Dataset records
━━━━━━━━━━━━━━━━━━━━━━━━━━━━━━

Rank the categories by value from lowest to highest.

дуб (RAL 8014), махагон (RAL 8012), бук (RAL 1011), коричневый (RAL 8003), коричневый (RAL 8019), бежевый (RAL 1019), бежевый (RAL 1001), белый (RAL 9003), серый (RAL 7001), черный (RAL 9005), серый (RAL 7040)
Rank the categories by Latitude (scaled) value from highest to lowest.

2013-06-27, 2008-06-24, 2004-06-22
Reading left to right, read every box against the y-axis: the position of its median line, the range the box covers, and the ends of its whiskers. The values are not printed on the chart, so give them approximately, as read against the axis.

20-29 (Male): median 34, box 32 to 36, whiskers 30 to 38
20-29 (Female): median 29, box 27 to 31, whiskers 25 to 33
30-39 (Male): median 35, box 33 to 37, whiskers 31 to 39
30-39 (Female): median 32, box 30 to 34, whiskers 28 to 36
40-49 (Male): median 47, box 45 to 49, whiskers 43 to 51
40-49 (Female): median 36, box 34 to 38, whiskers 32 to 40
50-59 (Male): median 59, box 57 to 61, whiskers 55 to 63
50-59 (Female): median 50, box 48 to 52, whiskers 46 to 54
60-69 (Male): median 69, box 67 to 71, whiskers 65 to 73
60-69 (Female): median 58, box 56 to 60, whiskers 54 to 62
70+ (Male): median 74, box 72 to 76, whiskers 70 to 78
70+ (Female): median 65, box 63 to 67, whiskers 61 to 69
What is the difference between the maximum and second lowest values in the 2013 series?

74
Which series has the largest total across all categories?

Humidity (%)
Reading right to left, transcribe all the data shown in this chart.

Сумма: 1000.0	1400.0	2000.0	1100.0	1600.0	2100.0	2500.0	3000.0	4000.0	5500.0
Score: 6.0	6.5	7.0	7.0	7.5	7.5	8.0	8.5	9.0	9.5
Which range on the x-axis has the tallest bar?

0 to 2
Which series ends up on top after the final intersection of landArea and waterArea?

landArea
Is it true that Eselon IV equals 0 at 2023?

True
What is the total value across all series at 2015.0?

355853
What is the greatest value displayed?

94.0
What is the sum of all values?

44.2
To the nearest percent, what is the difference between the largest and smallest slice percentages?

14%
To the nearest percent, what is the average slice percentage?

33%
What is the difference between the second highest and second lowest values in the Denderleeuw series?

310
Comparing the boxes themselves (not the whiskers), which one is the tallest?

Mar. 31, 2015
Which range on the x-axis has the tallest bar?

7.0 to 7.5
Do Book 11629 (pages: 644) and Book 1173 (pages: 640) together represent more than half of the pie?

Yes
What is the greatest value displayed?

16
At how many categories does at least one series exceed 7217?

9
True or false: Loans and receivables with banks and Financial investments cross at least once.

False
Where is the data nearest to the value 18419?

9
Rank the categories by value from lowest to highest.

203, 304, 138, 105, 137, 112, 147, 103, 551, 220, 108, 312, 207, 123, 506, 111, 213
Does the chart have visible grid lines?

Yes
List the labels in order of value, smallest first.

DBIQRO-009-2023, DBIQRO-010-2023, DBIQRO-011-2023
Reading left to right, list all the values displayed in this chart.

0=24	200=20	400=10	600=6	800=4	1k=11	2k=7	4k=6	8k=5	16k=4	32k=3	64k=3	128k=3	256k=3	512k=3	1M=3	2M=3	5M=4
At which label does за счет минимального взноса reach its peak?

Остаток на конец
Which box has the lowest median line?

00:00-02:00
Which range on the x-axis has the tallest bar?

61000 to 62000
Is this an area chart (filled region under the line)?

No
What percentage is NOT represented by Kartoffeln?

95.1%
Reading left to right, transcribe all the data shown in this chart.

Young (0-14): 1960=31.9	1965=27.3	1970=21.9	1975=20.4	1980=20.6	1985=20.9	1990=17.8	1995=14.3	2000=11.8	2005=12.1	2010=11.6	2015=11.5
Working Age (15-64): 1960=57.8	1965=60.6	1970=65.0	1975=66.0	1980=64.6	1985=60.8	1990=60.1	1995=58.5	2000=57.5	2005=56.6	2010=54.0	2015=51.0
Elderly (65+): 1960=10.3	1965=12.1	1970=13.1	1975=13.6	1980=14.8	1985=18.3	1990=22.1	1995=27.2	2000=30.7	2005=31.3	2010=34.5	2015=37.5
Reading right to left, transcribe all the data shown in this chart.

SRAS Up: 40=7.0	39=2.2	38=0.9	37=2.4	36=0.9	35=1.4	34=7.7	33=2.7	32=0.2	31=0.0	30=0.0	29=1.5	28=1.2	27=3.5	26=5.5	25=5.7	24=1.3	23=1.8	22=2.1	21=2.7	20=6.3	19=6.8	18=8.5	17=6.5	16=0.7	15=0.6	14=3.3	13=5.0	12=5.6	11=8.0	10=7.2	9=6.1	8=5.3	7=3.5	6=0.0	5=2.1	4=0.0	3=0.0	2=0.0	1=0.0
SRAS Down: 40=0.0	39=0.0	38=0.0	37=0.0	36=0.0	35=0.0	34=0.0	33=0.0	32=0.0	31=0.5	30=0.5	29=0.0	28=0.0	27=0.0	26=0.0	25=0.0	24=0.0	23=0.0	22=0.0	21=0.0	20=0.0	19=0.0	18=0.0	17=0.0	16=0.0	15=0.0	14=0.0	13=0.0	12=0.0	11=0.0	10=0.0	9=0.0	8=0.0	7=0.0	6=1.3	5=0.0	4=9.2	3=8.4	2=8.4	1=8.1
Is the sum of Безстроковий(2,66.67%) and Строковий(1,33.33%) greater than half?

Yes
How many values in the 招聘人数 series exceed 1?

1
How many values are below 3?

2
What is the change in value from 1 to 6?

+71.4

━━━━━━━━━━━━━━━━━━━━━━━━━━━━━━

Problem to solve.
Please copy out every line of the records above word for word, changing nothing.

Response.
Rank the categories by value from lowest to highest.

дуб (RAL 8014), махагон (RAL 8012), бук (RAL 1011), коричневый (RAL 8003), коричневый (RAL 8019), бежевый (RAL 1019), бежевый (RAL 1001), белый (RAL 9003), серый (RAL 7001), черный (RAL 9005), серый (RAL 7040)
Rank the categories by Latitude (scaled) value from highest to lowest.

2013-06-27, 2008-06-24, 2004-06-22
Reading left to right, read every box against the y-axis: the position of its median line, the range the box covers, and the ends of its whiskers. The values are not printed on the chart, so give them approximately, as read against the axis.

20-29 (Male): median 34, box 32 to 36, whiskers 30 to 38
20-29 (Female): median 29, box 27 to 31, whiskers 25 to 33
30-39 (Male): median 35, box 33 to 37, whiskers 31 to 39
30-39 (Female): median 32, box 30 to 34, whiskers 28 to 36
40-49 (Male): median 47, box 45 to 49, whiskers 43 to 51
40-49 (Female): median 36, box 34 to 38, whiskers 32 to 40
50-59 (Male): median 59, box 57 to 61, whiskers 55 to 63
50-59 (Female): median 50, box 48 to 52, whiskers 46 to 54
60-69 (Male): median 69, box 67 to 71, whiskers 65 to 73
60-69 (Female): median 58, box 56 to 60, whiskers 54 to 62
70+ (Male): median 74, box 72 to 76, whiskers 70 to 78
70+ (Female): median 65, box 63 to 67, whiskers 61 to 69
What is the difference between the maximum and second lowest values in the 2013 series?

74
Which series has the largest total across all categories?

Humidity (%)
Reading right to left, transcribe all the data shown in this chart.

Сумма: 1000.0	1400.0	2000.0	1100.0	1600.0	2100.0	2500.0	3000.0	4000.0	5500.0
Score: 6.0	6.5	7.0	7.0	7.5	7.5	8.0	8.5	9.0	9.5
Which range on the x-axis has the tallest bar?

0 to 2
Which series ends up on top after the final intersection of landArea and waterArea?

landArea
Is it true that Eselon IV equals 0 at 2023?

True
What is the total value across all series at 2015.0?

355853
What is the greatest value displayed?

94.0
What is the sum of all values?

44.2
To the nearest percent, what is the difference between the largest and smallest slice percentages?

14%
To the nearest percent, what is the average slice percentage?

33%
What is the difference between the second highest and second lowest values in the Denderleeuw series?

310
Comparing the boxes themselves (not the whiskers), which one is the tallest?

Mar. 31, 2015
Which range on the x-axis has the tallest bar?

7.0 to 7.5
Do Book 11629 (pages: 644) and Book 1173 (pages: 640) together represent more than half of the pie?

Yes
What is the greatest value displayed?

16
At how many categories does at least one series exceed 7217?

9
True or false: Loans and receivables with banks and Financial investments cross at least once.

False
Where is the data nearest to the value 18419?

9
Rank the categories by value from lowest to highest.

203, 304, 138, 105, 137, 112, 147, 103, 551, 220, 108, 312, 207, 123, 506, 111, 213
Does the chart have visible grid lines?

Yes
List the labels in order of value, smallest first.

DBIQRO-009-2023, DBIQRO-010-2023, DBIQRO-011-2023
Reading left to right, list all the values displayed in this chart.

0=24	200=20	400=10	600=6	800=4	1k=11	2k=7	4k=6	8k=5	16k=4	32k=3	64k=3	128k=3	256k=3	512k=3	1M=3	2M=3	5M=4
At which label does за счет минимального взноса reach its peak?

Остаток на конец
Which box has the lowest median line?

00:00-02:00
Which range on the x-axis has the tallest bar?

61000 to 62000
Is this an area chart (filled region under the line)?

No
What percentage is NOT represented by Kartoffeln?

95.1%
Reading left to right, transcribe all the data shown in this chart.

Young (0-14): 1960=31.9	1965=27.3	1970=21.9	1975=20.4	1980=20.6	1985=20.9	1990=17.8	1995=14.3	2000=11.8	2005=12.1	2010=11.6	2015=11.5
Working Age (15-64): 1960=57.8	1965=60.6	1970=65.0	1975=66.0	1980=64.6	1985=60.8	1990=60.1	1995=58.5	2000=57.5	2005=56.6	2010=54.0	2015=51.0
Elderly (65+): 1960=10.3	1965=12.1	1970=13.1	1975=13.6	1980=14.8	1985=18.3	1990=22.1	1995=27.2	2000=30.7	2005=31.3	2010=34.5	2015=37.5
Reading right to left, transcribe all the data shown in this chart.

SRAS Up: 40=7.0	39=2.2	38=0.9	37=2.4	36=0.9	35=1.4	34=7.7	33=2.7	32=0.2	31=0.0	30=0.0	29=1.5	28=1.2	27=3.5	26=5.5	25=5.7	24=1.3	23=1.8	22=2.1	21=2.7	20=6.3	19=6.8	18=8.5	17=6.5	16=0.7	15=0.6	14=3.3	13=5.0	12=5.6	11=8.0	10=7.2	9=6.1	8=5.3	7=3.5	6=0.0	5=2.1	4=0.0	3=0.0	2=0.0	1=0.0
SRAS Down: 40=0.0	39=0.0	38=0.0	37=0.0	36=0.0	35=0.0	34=0.0	33=0.0	32=0.0	31=0.5	30=0.5	29=0.0	28=0.0	27=0.0	26=0.0	25=0.0	24=0.0	23=0.0	22=0.0	21=0.0	20=0.0	19=0.0	18=0.0	17=0.0	16=0.0	15=0.0	14=0.0	13=0.0	12=0.0	11=0.0	10=0.0	9=0.0	8=0.0	7=0.0	6=1.3	5=0.0	4=9.2	3=8.4	2=8.4	1=8.1
Is the sum of Безстроковий(2,66.67%) and Строковий(1,33.33%) greater than half?

Yes
How many values in the 招聘人数 series exceed 1?

1
How many values are below 3?

2
What is the change in value from 1 to 6?

+71.4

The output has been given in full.